Because we do not want to reinvent the wheel, we’re going to use an existing Ansible role from the Ansible Galaxy in order to provision ZooKeeper on our machines : https://galaxy.ansible.com/AnsibleShipyard/ansible-zookeeper/.

It’s a little bit off-topic, but Ansible Galaxy is a great tool which you can use to organize and centralize your roles. More information here: https://galaxy.ansible.com/!

End to end

Our playbook looks quite simple :

---
- name: install ZooKeeper
  become: yes
  become_method: sudo
  hosts: zookeeper
  roles:
  - role: "AnsibleShipyard.ansible-zookeeper"
    zookeeper_hosts: "{{ groups['zookeeper'] | map('extract', hostvars, ['ansible_' + iface, 'ipv4', 'address']) | list }}"
    zookeeper_version: 3.4.12

- name: install Archiver
  hosts: archiver
  become: yes
  become_method: sudo
  roles:
  - role: "archiver"
    archiver_zookeeper_servers: "{{ groups['zookeeper'] | map('extract', hostvars, ['ansible_' + iface, 'ipv4', 'address']) | list }}"
    archiver_input_folder_path: "/shared/to-archive"
    archiver_output_folder_path: "/shared/archived"
    archiver_tick_period_in_seconds: 10
    archiver_lock_timeout_in_seconds: 1

As you can see, it works great on our two Vagrant boxes (it takes some time because of the downloads of Java and ZooKeeper, but if you skip to the end… Everything goes fine!) :

The Use-Case

First Try

As we said before, a perfect use-case of Ansible Container is to leverage on all the roles which have already been created in order to Dockerize existing applications.
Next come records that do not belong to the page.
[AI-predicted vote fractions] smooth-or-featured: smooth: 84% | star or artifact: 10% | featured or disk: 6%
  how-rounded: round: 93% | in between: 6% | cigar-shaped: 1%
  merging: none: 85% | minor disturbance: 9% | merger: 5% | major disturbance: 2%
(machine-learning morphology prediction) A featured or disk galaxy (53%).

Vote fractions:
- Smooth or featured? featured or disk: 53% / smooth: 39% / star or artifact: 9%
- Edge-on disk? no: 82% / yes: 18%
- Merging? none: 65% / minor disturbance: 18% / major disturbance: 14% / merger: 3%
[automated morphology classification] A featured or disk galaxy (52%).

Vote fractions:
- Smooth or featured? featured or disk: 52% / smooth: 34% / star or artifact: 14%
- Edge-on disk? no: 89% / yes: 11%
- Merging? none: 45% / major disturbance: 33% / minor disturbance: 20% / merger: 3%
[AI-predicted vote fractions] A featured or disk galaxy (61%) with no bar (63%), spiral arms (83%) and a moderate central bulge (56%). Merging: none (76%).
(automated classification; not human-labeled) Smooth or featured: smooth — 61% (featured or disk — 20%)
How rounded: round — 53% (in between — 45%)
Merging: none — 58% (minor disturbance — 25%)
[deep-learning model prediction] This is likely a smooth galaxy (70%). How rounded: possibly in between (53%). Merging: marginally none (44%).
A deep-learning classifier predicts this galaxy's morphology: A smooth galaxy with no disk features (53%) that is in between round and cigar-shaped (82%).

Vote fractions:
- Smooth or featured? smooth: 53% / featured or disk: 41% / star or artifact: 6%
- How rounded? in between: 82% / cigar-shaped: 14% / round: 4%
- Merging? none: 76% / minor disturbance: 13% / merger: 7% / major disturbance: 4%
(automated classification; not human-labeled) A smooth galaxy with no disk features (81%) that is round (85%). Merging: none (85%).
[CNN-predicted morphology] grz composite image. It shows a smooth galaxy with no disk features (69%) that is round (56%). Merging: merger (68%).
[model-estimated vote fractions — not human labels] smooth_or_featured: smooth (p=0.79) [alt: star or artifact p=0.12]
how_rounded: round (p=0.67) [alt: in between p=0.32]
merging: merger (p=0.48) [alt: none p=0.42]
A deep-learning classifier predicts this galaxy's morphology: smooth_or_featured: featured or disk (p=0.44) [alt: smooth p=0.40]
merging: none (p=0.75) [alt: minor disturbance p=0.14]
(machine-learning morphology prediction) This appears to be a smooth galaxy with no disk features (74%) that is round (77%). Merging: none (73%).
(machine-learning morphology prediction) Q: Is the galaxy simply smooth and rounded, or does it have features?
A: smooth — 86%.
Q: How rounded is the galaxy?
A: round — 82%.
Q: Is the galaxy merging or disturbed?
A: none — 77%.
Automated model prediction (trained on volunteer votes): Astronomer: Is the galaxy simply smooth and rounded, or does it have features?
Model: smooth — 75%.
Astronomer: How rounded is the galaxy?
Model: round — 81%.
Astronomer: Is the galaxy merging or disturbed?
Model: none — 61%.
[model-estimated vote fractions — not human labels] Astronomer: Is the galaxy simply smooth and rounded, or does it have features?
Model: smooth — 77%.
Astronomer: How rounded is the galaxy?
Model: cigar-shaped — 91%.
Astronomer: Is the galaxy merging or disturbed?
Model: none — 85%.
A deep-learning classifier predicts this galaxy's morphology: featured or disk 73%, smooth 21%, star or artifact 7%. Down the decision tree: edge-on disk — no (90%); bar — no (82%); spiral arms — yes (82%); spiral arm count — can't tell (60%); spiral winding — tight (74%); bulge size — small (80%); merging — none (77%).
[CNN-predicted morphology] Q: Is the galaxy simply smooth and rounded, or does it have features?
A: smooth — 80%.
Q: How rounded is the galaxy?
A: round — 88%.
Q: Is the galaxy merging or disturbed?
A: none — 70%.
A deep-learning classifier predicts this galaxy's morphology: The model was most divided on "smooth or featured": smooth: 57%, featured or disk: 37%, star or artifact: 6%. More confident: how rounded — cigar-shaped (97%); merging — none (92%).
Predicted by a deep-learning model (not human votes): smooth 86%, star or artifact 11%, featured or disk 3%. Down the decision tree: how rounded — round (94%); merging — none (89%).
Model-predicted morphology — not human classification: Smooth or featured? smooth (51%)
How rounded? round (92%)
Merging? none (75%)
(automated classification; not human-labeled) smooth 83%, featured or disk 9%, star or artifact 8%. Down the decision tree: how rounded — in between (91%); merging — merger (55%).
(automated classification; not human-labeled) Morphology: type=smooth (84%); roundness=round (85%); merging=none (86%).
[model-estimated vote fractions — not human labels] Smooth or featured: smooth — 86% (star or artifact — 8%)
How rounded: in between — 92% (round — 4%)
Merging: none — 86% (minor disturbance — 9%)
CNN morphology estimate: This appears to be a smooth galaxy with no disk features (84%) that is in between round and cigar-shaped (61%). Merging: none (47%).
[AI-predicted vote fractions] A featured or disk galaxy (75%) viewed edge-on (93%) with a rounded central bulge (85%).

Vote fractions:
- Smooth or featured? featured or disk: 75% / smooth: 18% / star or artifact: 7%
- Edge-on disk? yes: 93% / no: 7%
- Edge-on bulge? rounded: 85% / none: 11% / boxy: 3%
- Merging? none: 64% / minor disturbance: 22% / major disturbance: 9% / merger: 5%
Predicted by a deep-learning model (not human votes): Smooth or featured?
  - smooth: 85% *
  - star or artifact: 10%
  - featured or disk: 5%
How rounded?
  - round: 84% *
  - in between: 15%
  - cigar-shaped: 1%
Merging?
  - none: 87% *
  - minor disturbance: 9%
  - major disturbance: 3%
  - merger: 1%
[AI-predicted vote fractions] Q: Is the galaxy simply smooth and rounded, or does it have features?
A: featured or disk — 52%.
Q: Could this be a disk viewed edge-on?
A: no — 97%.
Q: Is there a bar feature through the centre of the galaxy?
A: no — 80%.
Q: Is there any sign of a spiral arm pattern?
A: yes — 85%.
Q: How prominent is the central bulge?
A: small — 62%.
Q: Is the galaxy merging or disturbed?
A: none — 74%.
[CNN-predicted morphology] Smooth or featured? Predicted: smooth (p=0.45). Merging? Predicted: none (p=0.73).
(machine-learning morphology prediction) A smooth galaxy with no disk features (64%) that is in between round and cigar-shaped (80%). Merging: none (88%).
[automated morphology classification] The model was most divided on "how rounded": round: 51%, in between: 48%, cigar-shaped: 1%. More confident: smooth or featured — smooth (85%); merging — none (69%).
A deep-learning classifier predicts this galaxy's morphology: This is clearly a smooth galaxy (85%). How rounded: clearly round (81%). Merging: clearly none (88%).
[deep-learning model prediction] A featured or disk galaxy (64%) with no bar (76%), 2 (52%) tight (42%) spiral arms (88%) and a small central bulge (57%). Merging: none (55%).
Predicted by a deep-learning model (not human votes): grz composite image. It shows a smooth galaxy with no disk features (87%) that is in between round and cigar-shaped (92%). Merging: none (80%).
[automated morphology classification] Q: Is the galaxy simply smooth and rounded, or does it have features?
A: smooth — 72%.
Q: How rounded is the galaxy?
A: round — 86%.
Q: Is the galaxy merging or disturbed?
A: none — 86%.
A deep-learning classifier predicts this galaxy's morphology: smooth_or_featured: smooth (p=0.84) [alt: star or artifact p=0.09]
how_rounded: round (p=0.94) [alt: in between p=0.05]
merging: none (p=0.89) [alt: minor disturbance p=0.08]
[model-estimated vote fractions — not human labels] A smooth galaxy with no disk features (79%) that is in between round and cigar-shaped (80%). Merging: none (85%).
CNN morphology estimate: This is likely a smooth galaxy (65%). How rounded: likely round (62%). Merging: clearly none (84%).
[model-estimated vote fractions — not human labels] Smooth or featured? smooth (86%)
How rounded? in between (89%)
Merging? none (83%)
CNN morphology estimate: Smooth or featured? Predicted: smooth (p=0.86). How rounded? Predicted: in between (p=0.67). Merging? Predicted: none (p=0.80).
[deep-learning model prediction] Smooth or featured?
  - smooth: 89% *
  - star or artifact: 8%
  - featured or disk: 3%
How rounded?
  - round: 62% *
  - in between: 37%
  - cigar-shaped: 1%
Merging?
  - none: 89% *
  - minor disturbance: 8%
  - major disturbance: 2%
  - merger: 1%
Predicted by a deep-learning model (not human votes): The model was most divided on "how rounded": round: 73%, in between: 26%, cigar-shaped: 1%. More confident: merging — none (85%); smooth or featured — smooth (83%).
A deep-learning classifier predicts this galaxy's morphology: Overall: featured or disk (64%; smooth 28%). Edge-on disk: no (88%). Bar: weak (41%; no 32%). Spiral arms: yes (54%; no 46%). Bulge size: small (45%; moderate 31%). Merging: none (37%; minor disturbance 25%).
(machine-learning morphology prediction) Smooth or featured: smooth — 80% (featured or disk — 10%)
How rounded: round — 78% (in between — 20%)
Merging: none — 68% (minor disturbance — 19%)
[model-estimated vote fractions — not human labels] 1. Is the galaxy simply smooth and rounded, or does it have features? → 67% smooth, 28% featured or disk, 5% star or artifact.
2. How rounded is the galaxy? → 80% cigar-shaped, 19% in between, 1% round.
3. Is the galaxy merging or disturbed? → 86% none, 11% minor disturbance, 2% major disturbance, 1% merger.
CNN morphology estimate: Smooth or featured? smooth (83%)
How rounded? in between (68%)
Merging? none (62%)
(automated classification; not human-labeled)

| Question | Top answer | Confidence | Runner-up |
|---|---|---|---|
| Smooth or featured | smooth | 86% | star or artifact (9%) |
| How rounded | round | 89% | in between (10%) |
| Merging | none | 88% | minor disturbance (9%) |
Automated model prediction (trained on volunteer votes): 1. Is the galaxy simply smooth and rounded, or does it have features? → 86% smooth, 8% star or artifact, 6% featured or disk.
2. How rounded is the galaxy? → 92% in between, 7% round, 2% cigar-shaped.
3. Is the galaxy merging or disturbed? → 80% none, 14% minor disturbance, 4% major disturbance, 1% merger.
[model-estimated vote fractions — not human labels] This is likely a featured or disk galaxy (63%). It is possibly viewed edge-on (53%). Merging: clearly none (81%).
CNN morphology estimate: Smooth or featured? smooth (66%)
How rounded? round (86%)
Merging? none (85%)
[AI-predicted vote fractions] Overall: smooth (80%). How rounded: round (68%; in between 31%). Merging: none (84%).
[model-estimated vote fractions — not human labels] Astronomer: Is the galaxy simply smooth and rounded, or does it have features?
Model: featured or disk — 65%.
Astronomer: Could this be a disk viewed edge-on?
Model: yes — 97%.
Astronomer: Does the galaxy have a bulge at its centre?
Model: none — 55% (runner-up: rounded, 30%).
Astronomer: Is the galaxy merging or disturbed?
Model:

So let’s do it: we’re going to containerize ZooKeeper and our Archiver application…

We first write a container.yml file like this:

---
version: "2"
settings:
  conductor:
    base: ubuntu:xenial
  project_name: ansible-container-blog
services:
  zookeeper:
    from: ubuntu:xenial
    roles:
    - role: "AnsibleShipyard.ansible-zookeeper"
      zookeeper_version: 3.4.12
  archiver:
    from: ubuntu:xenial
    roles:
    - role: "archiver"
      archiver_zookeeper_servers: [ "zookeeper" ]
      archiver_input_folder_path: "/shared/to-archive"
      archiver_output_folder_path: "/shared/archived"
      archiver_tick_period_in_seconds: 10
      archiver_lock_timeout_in_seconds: 1
      depends_on:
      - zookeeper
      links:
      - zookeeper
      volumes:
      - /tmp/shared:/shared

Let’s try it, and see what’s going on!

It does not work, because we need to add some stuff in our role in order to make it Docker compliant: Instead of having systemd to start a daemon, we need to provide a Docker CMD.

If we take a step back, it’s easy to say that most of your roles are not ready to be used as-is in a container using Ansible Container: multiple tasks are relevant only in the context of classic servers (systemd services, firewall, mounts, etc.). It’s due to the fact that Ansible is more that a tool to install applications: it goes way beyond this simple use case… which is not relevant in a Docker context.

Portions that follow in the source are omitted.